Exercise description => Report each line of the data that has "включати" somewhere in it.

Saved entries

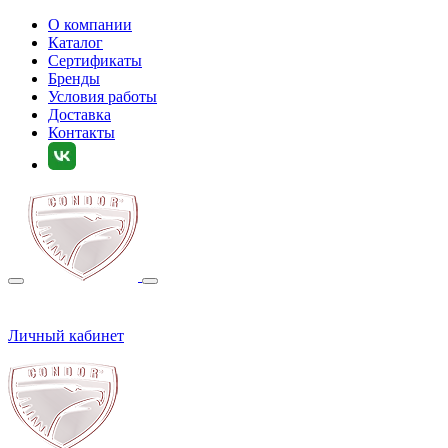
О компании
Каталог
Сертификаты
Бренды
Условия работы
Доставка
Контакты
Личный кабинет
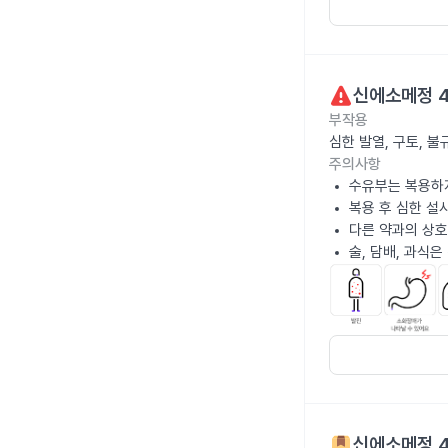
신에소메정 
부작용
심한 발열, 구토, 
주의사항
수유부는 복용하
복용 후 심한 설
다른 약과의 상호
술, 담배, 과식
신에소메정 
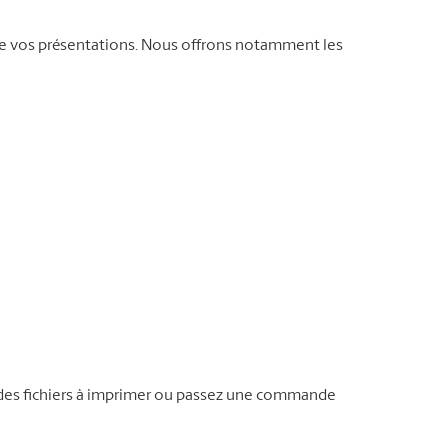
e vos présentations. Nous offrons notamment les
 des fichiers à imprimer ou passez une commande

==

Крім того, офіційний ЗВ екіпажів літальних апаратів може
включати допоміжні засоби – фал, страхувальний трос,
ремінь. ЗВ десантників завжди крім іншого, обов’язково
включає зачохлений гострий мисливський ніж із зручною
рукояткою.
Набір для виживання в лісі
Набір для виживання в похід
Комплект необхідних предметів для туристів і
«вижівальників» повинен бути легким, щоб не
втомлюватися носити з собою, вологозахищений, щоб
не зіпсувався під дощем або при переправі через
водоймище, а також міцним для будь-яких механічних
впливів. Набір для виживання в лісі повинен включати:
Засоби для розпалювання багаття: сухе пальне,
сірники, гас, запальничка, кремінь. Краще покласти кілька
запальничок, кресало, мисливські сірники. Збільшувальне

Written answer =>
включати допоміжні засоби – фал, страхувальний трос,
впливів. Набір для виживання в лісі повинен включати:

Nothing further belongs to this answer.